▸ Task goal:
Below are some entries; report how many of their lines contain the word "DANOISE", giving nothing besides the number.

▸ Material for this task:
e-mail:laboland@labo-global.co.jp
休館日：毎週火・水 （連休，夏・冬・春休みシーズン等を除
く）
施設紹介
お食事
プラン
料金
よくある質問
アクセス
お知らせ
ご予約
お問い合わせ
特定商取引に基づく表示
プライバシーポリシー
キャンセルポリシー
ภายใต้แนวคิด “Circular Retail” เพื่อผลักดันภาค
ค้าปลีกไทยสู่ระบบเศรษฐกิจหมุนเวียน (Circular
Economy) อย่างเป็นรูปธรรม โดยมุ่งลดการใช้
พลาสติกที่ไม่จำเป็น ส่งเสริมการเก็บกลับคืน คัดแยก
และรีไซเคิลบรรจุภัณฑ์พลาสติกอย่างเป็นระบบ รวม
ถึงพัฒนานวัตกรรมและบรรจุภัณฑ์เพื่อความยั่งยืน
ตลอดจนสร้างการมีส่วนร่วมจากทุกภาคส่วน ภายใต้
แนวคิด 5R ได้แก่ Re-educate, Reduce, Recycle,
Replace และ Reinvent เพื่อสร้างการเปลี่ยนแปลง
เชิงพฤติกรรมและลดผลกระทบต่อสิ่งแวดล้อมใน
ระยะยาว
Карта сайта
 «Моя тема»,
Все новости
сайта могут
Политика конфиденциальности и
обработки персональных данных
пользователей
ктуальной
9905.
* * *
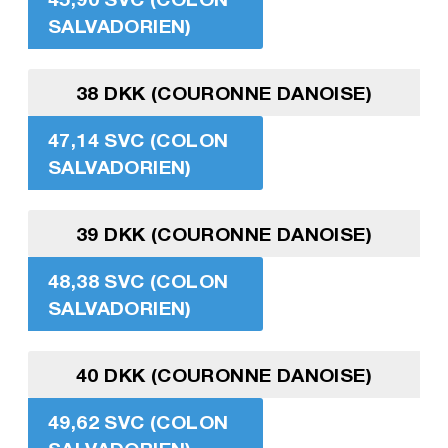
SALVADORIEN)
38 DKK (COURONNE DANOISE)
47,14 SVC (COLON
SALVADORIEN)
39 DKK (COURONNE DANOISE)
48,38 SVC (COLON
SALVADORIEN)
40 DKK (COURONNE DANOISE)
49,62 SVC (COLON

▸ The answer:
3